Sweden Advances New Bill to Crush FileSharing Users

The Swedish government is seeking new ways to support police and prosecutors in their fight against illegal file sharing over the Internet. As we’ve come to know the habits of the industry we’re not surprised that one of the main priorities is not to encourage new business models but to strengthen cooperation with Internet service providers to help reveal the identity of individual computer users.

Henrik Rasmussen, a prosecutor who specializes in copyright infringement crimes, shared his opinion on the matter in an interview for the TT news agency:

“I would no longer need to make a preliminary assessment of the penalties associated with the crimes I’m investigating. If I have an IP-address, I can request information about who the customer is, regardless of how serious the crime is,” said Rasmussen.

“Previously, I’ve only been able to request information if I judged the crime to be over a certain level,” he pointed out.

Current law forbids ISPs from disclosing subscriber information to a third party unless the alleged crime under investigation is punishable by jail or a suspended sentence.

However, the constant efforts made by the govt to simplify the pursuit of filesharers has led it to a new bill, as The Local informs, which not only targets illegal file sharing, but also aims to reduce bullying and “grooming” over the World Wide Web. Internet bullying and other forms of online harassment are escalating problems in Sweden, as is grooming, whereby adults attempt to lure in children for sexual purposes on chat rooms.
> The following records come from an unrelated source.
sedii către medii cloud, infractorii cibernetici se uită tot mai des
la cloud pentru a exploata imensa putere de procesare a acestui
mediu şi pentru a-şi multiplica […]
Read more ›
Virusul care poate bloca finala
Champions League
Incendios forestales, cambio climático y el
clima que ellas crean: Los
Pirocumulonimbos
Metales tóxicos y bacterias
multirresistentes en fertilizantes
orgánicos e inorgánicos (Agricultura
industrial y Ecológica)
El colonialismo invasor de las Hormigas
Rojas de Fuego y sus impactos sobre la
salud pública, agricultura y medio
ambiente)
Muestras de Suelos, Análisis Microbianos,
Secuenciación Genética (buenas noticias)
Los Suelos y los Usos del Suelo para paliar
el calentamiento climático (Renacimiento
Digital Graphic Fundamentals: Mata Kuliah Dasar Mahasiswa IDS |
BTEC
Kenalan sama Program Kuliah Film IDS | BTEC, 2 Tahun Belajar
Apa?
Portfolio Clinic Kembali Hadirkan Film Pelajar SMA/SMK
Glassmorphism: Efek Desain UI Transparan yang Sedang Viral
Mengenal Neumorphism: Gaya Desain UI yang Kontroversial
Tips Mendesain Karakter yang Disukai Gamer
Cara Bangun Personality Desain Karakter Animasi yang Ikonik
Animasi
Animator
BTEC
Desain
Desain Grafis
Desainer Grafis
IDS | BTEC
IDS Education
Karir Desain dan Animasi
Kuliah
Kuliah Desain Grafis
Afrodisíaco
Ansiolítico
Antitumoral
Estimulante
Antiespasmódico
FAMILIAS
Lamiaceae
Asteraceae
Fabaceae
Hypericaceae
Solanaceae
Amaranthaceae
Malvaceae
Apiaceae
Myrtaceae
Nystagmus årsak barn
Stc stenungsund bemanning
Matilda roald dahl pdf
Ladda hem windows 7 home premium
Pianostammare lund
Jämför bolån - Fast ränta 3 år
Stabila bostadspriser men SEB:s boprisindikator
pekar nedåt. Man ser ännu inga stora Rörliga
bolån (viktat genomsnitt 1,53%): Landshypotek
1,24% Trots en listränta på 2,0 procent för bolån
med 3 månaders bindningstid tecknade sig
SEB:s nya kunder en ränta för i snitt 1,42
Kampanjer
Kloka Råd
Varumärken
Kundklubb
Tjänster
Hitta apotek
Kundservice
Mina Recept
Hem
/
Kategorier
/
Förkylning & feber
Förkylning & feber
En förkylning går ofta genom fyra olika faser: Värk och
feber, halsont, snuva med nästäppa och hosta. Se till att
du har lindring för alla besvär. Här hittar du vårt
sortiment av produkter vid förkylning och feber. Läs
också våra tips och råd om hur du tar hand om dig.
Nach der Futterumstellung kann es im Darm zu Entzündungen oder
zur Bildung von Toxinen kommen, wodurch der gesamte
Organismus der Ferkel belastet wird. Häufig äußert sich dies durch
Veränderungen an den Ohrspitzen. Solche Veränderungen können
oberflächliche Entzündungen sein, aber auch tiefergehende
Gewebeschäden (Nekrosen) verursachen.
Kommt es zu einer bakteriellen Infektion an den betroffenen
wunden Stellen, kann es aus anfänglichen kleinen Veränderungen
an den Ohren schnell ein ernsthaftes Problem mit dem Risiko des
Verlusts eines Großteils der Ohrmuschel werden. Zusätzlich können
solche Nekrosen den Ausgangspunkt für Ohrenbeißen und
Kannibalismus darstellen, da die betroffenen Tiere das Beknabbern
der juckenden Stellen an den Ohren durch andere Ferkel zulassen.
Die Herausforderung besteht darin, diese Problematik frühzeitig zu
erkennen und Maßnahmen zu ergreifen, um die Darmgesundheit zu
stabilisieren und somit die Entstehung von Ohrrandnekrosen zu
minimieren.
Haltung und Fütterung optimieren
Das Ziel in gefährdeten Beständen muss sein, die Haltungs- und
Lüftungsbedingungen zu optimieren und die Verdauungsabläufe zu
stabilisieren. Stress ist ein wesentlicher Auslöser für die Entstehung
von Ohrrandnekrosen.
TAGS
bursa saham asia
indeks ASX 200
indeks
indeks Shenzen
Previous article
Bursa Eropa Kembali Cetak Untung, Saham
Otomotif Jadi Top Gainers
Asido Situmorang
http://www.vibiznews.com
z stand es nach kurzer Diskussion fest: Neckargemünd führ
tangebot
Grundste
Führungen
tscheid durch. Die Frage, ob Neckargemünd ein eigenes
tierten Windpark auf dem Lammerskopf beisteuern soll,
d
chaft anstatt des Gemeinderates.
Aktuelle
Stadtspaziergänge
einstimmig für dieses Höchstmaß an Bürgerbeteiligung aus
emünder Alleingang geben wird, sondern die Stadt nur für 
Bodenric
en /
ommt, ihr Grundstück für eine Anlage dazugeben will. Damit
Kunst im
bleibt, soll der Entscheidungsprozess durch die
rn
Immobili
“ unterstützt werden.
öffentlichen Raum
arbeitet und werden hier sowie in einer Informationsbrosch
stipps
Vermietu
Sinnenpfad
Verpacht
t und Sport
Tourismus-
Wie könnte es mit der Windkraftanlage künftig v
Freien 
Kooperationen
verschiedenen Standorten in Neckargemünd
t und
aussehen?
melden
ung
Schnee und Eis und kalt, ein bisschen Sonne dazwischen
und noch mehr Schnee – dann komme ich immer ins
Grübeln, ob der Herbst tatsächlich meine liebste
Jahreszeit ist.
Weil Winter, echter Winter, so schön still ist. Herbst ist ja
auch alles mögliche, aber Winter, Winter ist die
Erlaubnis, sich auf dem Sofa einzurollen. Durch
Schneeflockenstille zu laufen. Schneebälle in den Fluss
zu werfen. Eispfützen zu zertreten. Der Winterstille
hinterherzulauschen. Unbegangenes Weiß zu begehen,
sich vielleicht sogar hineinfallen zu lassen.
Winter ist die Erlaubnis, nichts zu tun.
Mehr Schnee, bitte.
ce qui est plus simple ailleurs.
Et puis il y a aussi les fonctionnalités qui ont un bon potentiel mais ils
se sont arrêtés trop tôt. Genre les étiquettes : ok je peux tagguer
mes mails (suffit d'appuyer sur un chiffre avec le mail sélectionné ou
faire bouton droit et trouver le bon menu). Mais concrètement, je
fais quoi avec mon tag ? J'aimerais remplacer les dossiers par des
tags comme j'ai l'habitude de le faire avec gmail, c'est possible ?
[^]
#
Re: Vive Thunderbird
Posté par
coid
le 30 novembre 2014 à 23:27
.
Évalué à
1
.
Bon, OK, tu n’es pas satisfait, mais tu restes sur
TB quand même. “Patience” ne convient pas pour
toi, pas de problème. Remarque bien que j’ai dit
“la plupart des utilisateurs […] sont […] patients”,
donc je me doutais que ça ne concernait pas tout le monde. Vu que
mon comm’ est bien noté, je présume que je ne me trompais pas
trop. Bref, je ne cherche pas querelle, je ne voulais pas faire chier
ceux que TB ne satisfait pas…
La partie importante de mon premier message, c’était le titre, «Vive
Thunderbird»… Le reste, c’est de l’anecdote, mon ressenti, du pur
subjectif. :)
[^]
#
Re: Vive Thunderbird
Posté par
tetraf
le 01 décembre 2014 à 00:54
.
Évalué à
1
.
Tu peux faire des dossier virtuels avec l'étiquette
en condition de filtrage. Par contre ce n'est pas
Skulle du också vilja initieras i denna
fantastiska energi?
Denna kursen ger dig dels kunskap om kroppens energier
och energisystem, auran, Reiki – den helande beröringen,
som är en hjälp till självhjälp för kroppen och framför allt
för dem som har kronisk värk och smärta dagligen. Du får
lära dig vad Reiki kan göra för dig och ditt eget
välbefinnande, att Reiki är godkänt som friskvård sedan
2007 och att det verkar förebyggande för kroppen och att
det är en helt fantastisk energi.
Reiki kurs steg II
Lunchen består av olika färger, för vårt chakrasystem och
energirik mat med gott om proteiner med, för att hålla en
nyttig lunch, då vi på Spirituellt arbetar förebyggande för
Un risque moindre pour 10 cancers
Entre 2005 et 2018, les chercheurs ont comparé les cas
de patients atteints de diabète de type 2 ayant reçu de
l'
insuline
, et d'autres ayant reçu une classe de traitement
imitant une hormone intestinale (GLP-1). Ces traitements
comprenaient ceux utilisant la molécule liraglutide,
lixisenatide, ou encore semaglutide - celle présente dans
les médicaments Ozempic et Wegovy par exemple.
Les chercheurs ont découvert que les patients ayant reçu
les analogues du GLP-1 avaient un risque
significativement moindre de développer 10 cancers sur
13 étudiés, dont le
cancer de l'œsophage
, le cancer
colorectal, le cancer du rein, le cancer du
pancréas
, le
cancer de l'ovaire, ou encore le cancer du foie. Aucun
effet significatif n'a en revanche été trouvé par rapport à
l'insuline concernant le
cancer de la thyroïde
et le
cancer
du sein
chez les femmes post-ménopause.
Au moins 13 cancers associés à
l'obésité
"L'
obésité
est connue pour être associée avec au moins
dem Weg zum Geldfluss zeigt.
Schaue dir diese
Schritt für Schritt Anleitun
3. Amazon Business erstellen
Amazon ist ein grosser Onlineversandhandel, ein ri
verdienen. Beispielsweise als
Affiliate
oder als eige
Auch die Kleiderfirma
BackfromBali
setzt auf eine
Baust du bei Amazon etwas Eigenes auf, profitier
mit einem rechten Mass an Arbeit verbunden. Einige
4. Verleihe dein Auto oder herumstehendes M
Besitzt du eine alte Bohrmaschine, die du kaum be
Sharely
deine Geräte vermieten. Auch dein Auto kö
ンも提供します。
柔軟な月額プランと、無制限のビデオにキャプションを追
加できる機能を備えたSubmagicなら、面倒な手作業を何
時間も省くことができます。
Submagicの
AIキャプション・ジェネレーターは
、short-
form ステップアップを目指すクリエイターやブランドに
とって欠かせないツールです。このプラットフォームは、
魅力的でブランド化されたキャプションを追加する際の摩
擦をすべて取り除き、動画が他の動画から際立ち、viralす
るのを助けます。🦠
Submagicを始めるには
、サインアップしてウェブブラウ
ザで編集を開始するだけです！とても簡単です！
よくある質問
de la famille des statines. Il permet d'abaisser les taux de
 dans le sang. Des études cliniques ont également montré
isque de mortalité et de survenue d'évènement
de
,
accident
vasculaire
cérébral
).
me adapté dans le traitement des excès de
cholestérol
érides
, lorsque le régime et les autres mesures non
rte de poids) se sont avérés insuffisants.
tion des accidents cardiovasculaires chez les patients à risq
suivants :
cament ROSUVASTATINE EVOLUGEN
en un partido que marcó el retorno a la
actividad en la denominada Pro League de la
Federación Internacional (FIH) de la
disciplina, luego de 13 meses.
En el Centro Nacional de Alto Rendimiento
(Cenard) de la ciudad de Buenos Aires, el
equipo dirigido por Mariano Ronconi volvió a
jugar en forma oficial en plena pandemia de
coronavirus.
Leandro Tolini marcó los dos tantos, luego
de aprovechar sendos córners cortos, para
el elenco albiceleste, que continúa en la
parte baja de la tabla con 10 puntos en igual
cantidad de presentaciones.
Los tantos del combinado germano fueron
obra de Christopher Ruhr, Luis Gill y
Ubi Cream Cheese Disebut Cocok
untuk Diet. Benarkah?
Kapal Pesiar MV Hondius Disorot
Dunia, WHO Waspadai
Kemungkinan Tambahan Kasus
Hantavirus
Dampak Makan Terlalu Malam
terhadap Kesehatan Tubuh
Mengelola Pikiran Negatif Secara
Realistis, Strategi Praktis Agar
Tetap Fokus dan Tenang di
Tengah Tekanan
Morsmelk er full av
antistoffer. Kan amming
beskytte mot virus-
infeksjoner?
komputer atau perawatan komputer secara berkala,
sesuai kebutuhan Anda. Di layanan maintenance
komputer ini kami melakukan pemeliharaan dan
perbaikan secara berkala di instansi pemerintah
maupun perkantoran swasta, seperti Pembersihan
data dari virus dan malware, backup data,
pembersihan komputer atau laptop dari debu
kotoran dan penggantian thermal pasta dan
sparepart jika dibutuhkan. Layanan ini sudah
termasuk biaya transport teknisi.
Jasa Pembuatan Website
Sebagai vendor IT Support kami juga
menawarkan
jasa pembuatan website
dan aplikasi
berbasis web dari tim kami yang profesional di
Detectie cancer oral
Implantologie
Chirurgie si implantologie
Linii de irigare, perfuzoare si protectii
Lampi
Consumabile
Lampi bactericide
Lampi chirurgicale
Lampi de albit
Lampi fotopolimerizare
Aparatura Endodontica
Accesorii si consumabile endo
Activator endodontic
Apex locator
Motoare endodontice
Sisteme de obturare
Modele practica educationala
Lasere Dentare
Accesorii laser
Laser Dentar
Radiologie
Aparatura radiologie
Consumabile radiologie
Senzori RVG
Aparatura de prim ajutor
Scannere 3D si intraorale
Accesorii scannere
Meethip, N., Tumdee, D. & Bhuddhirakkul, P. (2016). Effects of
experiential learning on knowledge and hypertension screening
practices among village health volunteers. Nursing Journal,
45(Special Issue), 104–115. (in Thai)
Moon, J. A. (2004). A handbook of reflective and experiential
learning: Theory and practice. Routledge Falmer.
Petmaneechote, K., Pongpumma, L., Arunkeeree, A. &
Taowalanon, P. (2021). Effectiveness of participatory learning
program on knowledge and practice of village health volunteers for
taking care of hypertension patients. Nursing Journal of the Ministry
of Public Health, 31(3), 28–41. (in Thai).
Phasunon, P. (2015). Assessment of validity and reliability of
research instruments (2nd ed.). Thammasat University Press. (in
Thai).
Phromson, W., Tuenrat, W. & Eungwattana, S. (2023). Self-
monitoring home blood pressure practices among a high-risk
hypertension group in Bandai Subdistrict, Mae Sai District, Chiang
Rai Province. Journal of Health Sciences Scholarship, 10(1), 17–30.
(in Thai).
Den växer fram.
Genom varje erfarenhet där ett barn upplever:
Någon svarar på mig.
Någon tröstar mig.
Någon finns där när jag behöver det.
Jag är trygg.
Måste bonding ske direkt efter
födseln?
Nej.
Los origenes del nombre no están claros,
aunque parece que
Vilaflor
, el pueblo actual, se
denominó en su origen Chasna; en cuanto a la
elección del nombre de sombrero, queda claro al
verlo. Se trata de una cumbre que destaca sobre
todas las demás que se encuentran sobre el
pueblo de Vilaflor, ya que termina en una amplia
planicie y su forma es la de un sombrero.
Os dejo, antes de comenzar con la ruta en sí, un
The issue here is that copyright holders and politicians have become extremely good at using such pretexts (not that those dangers are not real) likely to appeal to common people’s common sense to implement systems trough which they merely want to protect their interests

If the bill passes, police and prosecutors will have easier access to information on users suspected of illegal file sharing, irrespective of the gravity of the crime in question, Sveriges Radio (SR) reports. Collaboration with internet service providers will be strengthened, and the latter will be bound to communicate to the police any IP-addresses requested.

When it comes to alleged violations of copyright laws, copyright holders are entitled to solicit information about alleged file sharers from a court in a civil law trial. However, if the bill were to become law, police and prosecutors would be able to avoid that last step by going directly to ISPs to get the information they need on the internet users under investigation.

“We’re still not going to be able to carry out search warrants for minor crimes,” said Rasmussen.

“But it will be easier for us to round up suspects and in cases where we will have other evidence than a raid. We can also conduct interrogations and it has happened that people who are summoned to an interrogation and faced with certain facts have admitted to the crime. That’s something me may used to a greater extent.”

Although the bill concerns all acts of illegal file sharing, Rasmussen believes that it will not really affect Swedish internet users who occasionally download a pirated movie.

“Sure, they would be worried to the extent that there is a real possibility that they can be identified if the bill is passed,” he told TT.